A PROPOSAL to locate the national children’s hospital on the extensive Grangegorman site in Dublin 7 is being backed by the city council’s former chief planning officer, Pat McDonnell.
Yesterday An Bord Pleanála approved a planning scheme for the 73-acre site under which most of it would be developed as a new campus for Dublin Institute of Technology to replace its existing colleges in the inner city.
Mr McDonnell, who served as chief planning officer for the city until he took early retirement in 2004, said it was “not too late to halt the current proposals to create yet another extensive leafy suburban academic campus” on the Grangegorman lands.
Instead, “a high-density urban design approach would allow for all future room for expansion of the national children’s hospital as well as a co-located maternity hospital and many other uses to regenerate this part of the city in a most useful and exciting way”.
Mr McDonnell said the Grangegorman site is “minutes from the Mater hospital, Rotunda Hospital, Luas, Heuston Station, St James’s Hospital, St Patrick’s Hospital and the Navan Road/N3/M3, [which] leads directly on to the M50”.
He said the distance across the UCD campus at Belfield “is equivalent to the enclosing distance of St James’s Hospital and Grangegorman”, while the Mater is much closer, fulfilling the “co-location” criterion in a campus arrangement.
Valerin O’Shea, who represented local residents objecting to the original plan to locate the children’s hospital on the Mater site, said Grangegorman, which is in public ownership through the Health Service Executive, “ticks all the boxes” in terms of location.
Ms O’Shea has submitted the latest alternative option for the €600 million children’s hospital project to the ministerial review group, warning any move by DIT to vacate its existing colleges would cause “significant dereliction” in the inner city.
“Residents of the Grangegorman area who raised serious objections to the Grangegorman Planning Scheme for the relocation of DIT have indicated to me that they would very much prefer a hospital use on the site,” she told The Irish Times.
In her submission to the review group, chaired by Dr Frank Dolphin, Ms O’Shea says Grangegorman “would easily accommodate” a paediatric hospital as well as a maternity hospital, associated research facilities and room for any expansion required in future.
Existing buildings on the site could also be used for other medical-related activity – daycare centres for occupational therapy, rehabilitation and physiotherapy, as well as centres for the Cystic Fibrosis Association, Alzheimer’s support groups and others.

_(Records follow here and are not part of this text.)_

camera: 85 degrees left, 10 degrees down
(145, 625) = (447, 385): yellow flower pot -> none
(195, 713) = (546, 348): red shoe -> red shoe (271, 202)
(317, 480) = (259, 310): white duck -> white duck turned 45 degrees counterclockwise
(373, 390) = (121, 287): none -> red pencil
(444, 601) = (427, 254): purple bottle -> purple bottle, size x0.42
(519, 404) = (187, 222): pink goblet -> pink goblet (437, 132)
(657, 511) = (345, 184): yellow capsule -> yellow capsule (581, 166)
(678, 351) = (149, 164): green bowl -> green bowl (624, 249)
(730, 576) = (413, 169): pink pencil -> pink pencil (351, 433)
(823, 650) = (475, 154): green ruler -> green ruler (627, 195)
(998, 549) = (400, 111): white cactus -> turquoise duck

By contrast, she says, the space identified on the Mater site for the children’s hospital and the maternity hospital intended to replace the Rotunda is about 2.04 hectares (less than five acres), which meant there would be “no possibility of expansion”.
“It is blatantly obvious that the Mater is not a fit site for the development of the national paediatric hospital,” Ms O’Shea says. “We have seen enough costly planning fiascos in this city – apart from the myriad empty office and apartment blocks of recent years.”
She says the children’s hospital in Melbourne is 1km away from the adult hospital and was stated by the 2006 McKinsey report to be “co-located” in a campus model. The Mater and Rotunda hospitals are “very much closer” to Grangegorman.
“It has been stated repeatedly that there is no ideal site for the children’s hospital, and while the Grangegorman site may not be absolutely perfect, I fully concur with the former Dublin city planning officer that it is as close to ideal as we could hope to find.
“Of equal planning merit is the argument that DIT, rather than moving to Grangegorman, should remain at their existing sites throughout the city,” Ms O’Shea says, adding that relocating them to a single site “would create significant dereliction” in the inner city.